«Это легче сказать, чем сделать», — заметил Рейт.
«Не вижу особых затруднений», — вложив два пальца в рот, Кауч испустил оглушительный короткий свист. Нисколько не удивившись, к нему не спеша подошла одна из служанок, скорее приятной нежели неприятной наружности, широкая в бедрах и плечах, широкоскулая, с большим улыбчивым ртом и рыжевато-коричневыми волосами, кокетливо завитыми торчащими колечками, производившими впечатление умышленной растрепанности: «Ну, чего ты расшумелся?»
«Принеси пару тюрбанов, — сказал Кауч, — оранжево-белые, с черными шнурками».
Служанка скоро вернулась. Подойдя к Сеитикс, она обмотала черную шапку волос девушки оранжевой и белой тканью, завязала концы так, чтобы их бахрома свисала за левым ухом, и прикрепила три черных шнурка с подвесками, диагонально спускавшимися к лицу перед правым ухом. Рейт только диву давался. Сеитикс преобразилась в дерзкую озорную девчонку, напялившую маскарадный пиратский костюм.
Рейта тоже наградили тюрбаном. В новой ипостаси он показался Сеитикс настолько нелепым, что та развеселилась: запрокинула голову и засмеялась — впервые с тех пор, как ее встретил Рейт.
Кауч одобрил достигнутый эффект: «Совсем другое дело! Теперь вы — пара хедаджийцев. Завтра я принесу вам шали. Завернутых в шали и в тюрбанах вас мать родная не узнает».
«Сколько с меня причитается за эту услугу? — не забыл спросить Рейт. — Надеюсь, не слишком много?»
«Всего восемь цехинов — включая стоимость нарядов, их подгонки и обучения манерам хедаджийцев. Главным образом, не забывайте ходить вперевалку, помахивая руками… вот так… — Кауч продемонстрировал жеманную, шаткую походку изнеженного шейха, брезгливо отгоняющего назойливых мух. — Время от времени поправляйте шаль быстрым нервным движением… Давайте, барышня, попробуйте. Нет-нет, колени должны быть чуть согнуты. Шевелите плечами — из стороны в сторону и немного назад…»
Сеитикс выполняла инструкции с сосредоточенной серьезностью, то и дело оглядываясь — не смеется ли Рейт?
Так они практиковались ночью в беседке, пока розовая луна плыла над уингами, отражаясь в запруде, а голубая всходила на востоке. Наконец Кауч объявил, что урок выучен: «Вы проведете любого — кроме урожденного хедаджийца, само собой. Идите спать. Завтра мы едем в Урманк».
В спальне было темно. Через узкие промежутки в плетеном тростнике стен и потолка просачивались теплые отсветы желтых и зеленых ламп, еще горевших в беседке, смешиваясь с холодными отсветами розовой и голубой лун и пестря тусклой радужной сеткой на полу.
Сеитикс подошла к стене, обращенной в сторону извилистой дороги, удалявшейся через рощу уингов, приложила глаз к щели и неподвижно замерла. Рейт подошел: «Что-нибудь видно?»

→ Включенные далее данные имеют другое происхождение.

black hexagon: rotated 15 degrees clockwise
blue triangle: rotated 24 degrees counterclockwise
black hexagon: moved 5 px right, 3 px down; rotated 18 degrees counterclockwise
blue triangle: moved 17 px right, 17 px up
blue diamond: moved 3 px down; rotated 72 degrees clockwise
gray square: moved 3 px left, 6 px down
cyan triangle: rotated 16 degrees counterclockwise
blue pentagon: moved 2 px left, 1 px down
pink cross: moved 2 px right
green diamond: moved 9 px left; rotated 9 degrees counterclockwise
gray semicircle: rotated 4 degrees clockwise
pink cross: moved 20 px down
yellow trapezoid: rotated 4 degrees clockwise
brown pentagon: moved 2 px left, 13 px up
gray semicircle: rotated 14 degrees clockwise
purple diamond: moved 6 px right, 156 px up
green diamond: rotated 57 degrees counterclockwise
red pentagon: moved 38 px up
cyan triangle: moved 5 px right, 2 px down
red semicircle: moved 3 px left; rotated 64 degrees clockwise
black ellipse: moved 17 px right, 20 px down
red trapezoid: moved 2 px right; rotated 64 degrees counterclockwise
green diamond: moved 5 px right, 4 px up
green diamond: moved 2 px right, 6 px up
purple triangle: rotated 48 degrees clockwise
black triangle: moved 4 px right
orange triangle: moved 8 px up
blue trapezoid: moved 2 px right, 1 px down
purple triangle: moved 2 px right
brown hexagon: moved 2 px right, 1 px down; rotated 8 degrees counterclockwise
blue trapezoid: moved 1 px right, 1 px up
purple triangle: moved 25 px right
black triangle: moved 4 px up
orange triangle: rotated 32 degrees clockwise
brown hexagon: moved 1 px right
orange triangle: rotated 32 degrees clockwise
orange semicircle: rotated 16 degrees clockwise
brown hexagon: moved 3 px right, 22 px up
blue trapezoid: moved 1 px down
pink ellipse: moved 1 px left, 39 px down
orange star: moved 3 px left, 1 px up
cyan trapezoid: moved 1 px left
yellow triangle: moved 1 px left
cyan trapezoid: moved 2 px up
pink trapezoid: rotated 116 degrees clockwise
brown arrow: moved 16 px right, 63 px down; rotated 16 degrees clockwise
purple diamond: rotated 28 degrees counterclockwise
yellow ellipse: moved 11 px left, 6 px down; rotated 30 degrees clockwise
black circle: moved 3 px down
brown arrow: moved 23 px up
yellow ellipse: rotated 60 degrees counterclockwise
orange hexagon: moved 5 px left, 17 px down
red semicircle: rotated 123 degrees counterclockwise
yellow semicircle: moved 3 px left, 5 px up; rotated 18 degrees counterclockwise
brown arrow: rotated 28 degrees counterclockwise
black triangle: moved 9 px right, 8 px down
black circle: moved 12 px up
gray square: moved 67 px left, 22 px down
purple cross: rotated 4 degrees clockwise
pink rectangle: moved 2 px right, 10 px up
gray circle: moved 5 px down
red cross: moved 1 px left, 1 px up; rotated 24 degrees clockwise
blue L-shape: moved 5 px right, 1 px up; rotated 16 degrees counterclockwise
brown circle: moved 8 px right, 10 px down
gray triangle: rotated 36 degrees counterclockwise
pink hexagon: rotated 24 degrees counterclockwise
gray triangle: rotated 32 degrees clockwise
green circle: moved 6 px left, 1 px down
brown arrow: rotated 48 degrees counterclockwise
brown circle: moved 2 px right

«Ничего. Их не так просто увидеть, если они не хотят быть замеченными», — девушка отвернулась и, бросив загадочный взгляд на Рейта, села на плетеную кушетку. Помолчав, она сказала: «Ты очень странный человек».
Рейт не нашелся, что ответить.
«Ты все понимаешь, но почти ничего не объясняешь. А я… Иногда мне кажется, что я вообще ничего не знаю и не понимаю».
«Что ты хочешь знать?»
«Как люди живут на поверхности, как они себя ведут, что они чувствуют… зачем делают то, что делают…»
Рейт подошел ближе, встал, глядя на нее сверху: «И ты хочешь все это узнать сегодня ночью?»
Она сидела, положив руки на колени, опустив голову: «Нет. Я боюсь… Не сегодня».
Рейт протянул руку, притронулся к ее голове. Внезапно его охватило сильнейшее желание сесть рядом, рассказать ей всю историю своего невероятного прошлого… Он хотел чувствовать на себе ее взгляд, видеть бледное лицо — внимательное, удивленное… Рейт не мог не признать, что случайно встреченная незнакомка из подземного мира, вечно занятая тайным осмыслением бытия, начинала приобретать власть над его действиями и побуждениями.